On Friday, the Communications Workers of America (CWA) announced that roughly 38,000 AT&T wireless, wireline and DirecTV workers had walked off the job after AT&T failed to “present serious proposals that invest in good jobs with a future.”
“We will no longer stand by as AT&T hems and haws at the bargaining table, keeping its own workers from achieving the American Dream they once promised,” said Dennis Trainor, Vice President of CWA District 1, according to a statement. “This is a warning to AT&T: there’s only one way out of this now – a fair contract – and we’ll settle for nothing less.”
On Wednesday, the CWA issued an ultimatum that wireless workers in 36 states and Washington, DC would go on strike if a deal could not be reached.
The workers were joined by more than 15,000 wireline workers, in California, Connecticut and Nevada, as well as around 2,000 DirecTV technicians across California and Nevada, who staged a one-day grievance strike in March. Those 17,000 workers have been working without a contract for more than a year.
Contract negotiations have been ongoing since February when an agreement was reached that allowed the union to strike at any time.
AT&T spokesman Marty Richter said the company was offering wage and pension increases and claims that workers are well paid by industry standards, earning $68,000 in annual pay and benefits, twice the salary for retail workers, according to the New York Times.

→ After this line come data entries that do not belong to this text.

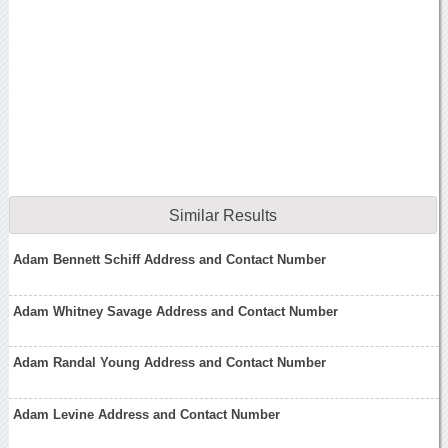
Similar Results
Adam Bennett Schiff Address and Contact Number
Adam Whitney Savage Address and Contact Number
Adam Randal Young Address and Contact Number
Adam Levine Address and Contact Number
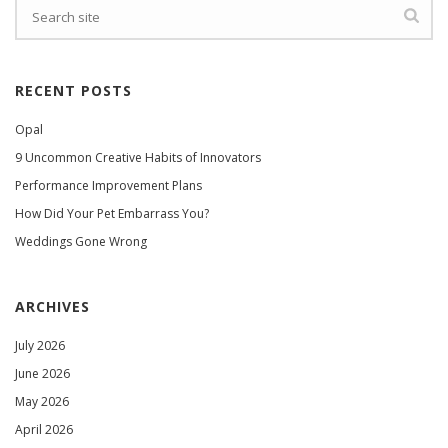
RECENT POSTS
Opal
9 Uncommon Creative Habits of Innovators
Performance Improvement Plans
How Did Your Pet Embarrass You?
Weddings Gone Wrong
ARCHIVES
July 2026
June 2026
May 2026
April 2026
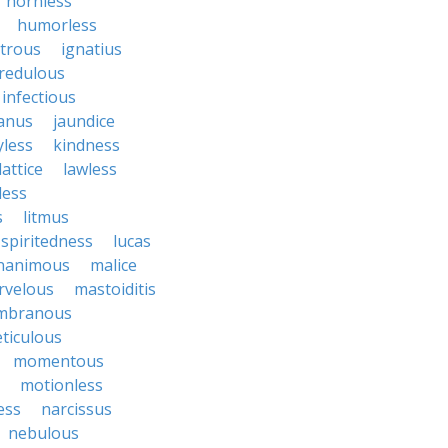
hornless
humorless
atrous
ignatius
credulous
infectious
janus
jaundice
yless
kindness
lattice
lawless
eless
s
litmus
spiritedness
lucas
nanimous
malice
rvelous
mastoiditis
mbranous
ticulous
momentous
motionless
ess
narcissus
nebulous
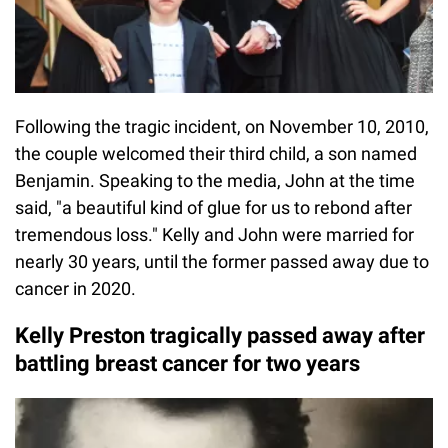
Following the tragic incident, on November 10, 2010,
the couple welcomed their third child, a son named
Benjamin. Speaking to the media, John at the time
said, "a beautiful kind of glue for us to rebond after
tremendous loss." Kelly and John were married for
nearly 30 years, until the former passed away due to
cancer in 2020.
Kelly Preston tragically passed away after
battling breast cancer for two years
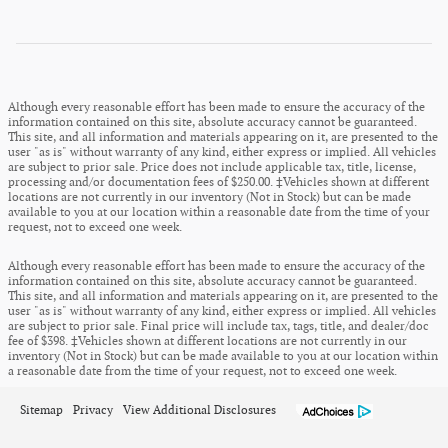
Although every reasonable effort has been made to ensure the accuracy of the
information contained on this site, absolute accuracy cannot be guaranteed.
This site, and all information and materials appearing on it, are presented to the
user "as is" without warranty of any kind, either express or implied. All vehicles
are subject to prior sale. Price does not include applicable tax, title, license,
processing and/or documentation fees of $250.00. ‡Vehicles shown at different
locations are not currently in our inventory (Not in Stock) but can be made
available to you at our location within a reasonable date from the time of your
request, not to exceed one week.
Although every reasonable effort has been made to ensure the accuracy of the
information contained on this site, absolute accuracy cannot be guaranteed.
This site, and all information and materials appearing on it, are presented to the
user "as is" without warranty of any kind, either express or implied. All vehicles
are subject to prior sale. Final price will include tax, tags, title, and dealer/doc
fee of $398. ‡Vehicles shown at different locations are not currently in our
inventory (Not in Stock) but can be made available to you at our location within
a reasonable date from the time of your request, not to exceed one week.
Sitemap
Privacy
View Additional Disclosures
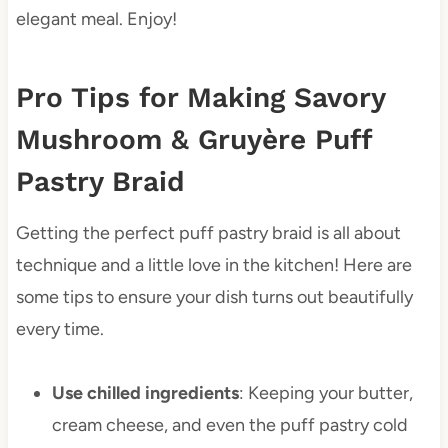
elegant meal. Enjoy!
Pro Tips for Making Savory
Mushroom & Gruyère Puff
Pastry Braid
Getting the perfect puff pastry braid is all about
technique and a little love in the kitchen! Here are
some tips to ensure your dish turns out beautifully
every time.
Use chilled ingredients
: Keeping your butter,
cream cheese, and even the puff pastry cold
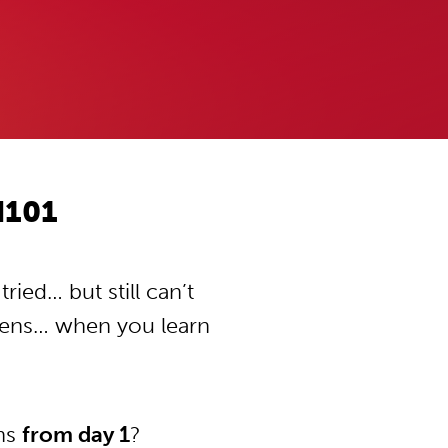
d101
ied… but still can’t
pens… when you learn
ons
from day 1
?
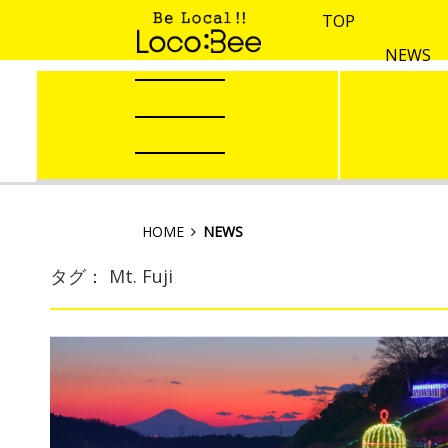
TOP
NEWS
HOME
NEWS
タグ： Mt. Fuji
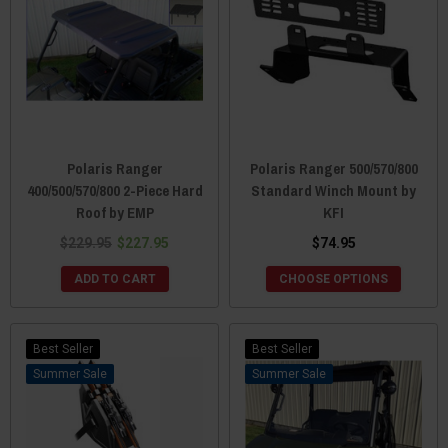
Polaris Ranger
Polaris Ranger 500/570/800
400/500/570/800 2-Piece Hard
Standard Winch Mount by
Roof by EMP
KFI
$229.95
$227.95
$74.95
ADD TO CART
CHOOSE OPTIONS
Best Seller
Best Seller
Sale
Sale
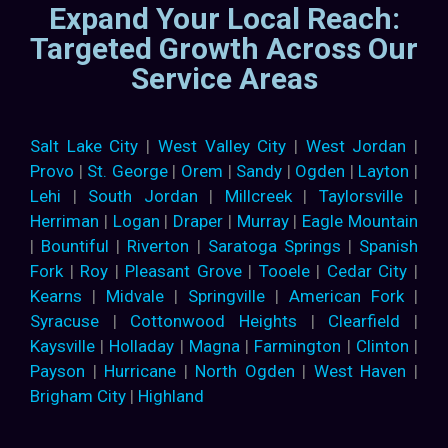
Expand Your Local Reach:
Targeted Growth Across Our
Service Areas
Salt Lake City
|
West Valley City
|
West Jordan
|
Provo
|
St. George
|
Orem
|
Sandy
|
Ogden
|
Layton
|
Lehi
|
South Jordan
|
Millcreek
|
Taylorsville
|
Herriman
|
Logan
|
Draper
|
Murray
|
Eagle Mountain
|
Bountiful
|
Riverton
|
Saratoga Springs
|
Spanish
Fork
|
Roy
|
Pleasant Grove
|
Tooele
|
Cedar City
|
Kearns
|
Midvale
|
Springville
|
American Fork
|
Syracuse
|
Cottonwood Heights
|
Clearfield
|
Kaysville
|
Holladay
|
Magna
|
Farmington
|
Clinton
|
Payson
|
Hurricane
|
North Ogden
|
West Haven
|
Brigham City
|
Highland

“A strike is in no one’s best interest, and it’s baffling as to why union leadership would call one when we’re offering terms in which our employees in these contracts … will be better off financially,” AT&T spokesman Marty Richter told Reuters.
As a part of the contract negotiations, the workers are demanding wage increases, affordable healthcare, a fair scheduling policy and job security from outsourcing.
The union cites a recent report that found 12,000 employees, or about 30 percent of the employees across all business divisions, have had their jobs outsourced since 2011. The report claims that the company’s widespread outsourcing has contributed to an overall decrease in wages across the company.
“Our fight for a fair contract is about more than just my co-workers and me – it’s about fighting a system that’s been rigged against us and way too many others for far too long,” said Mark Bautista, an AT&T wireline worker from El Sobrante, California, according to the statement. “On the picket lines today, I’ll be chanting, ‘No Contract, No Peace,’ until I lose my voice.”
CWA states that the workers will return to their jobs on Monday, but said they are willing to go on an open-ended strike if it “becomes necessary.”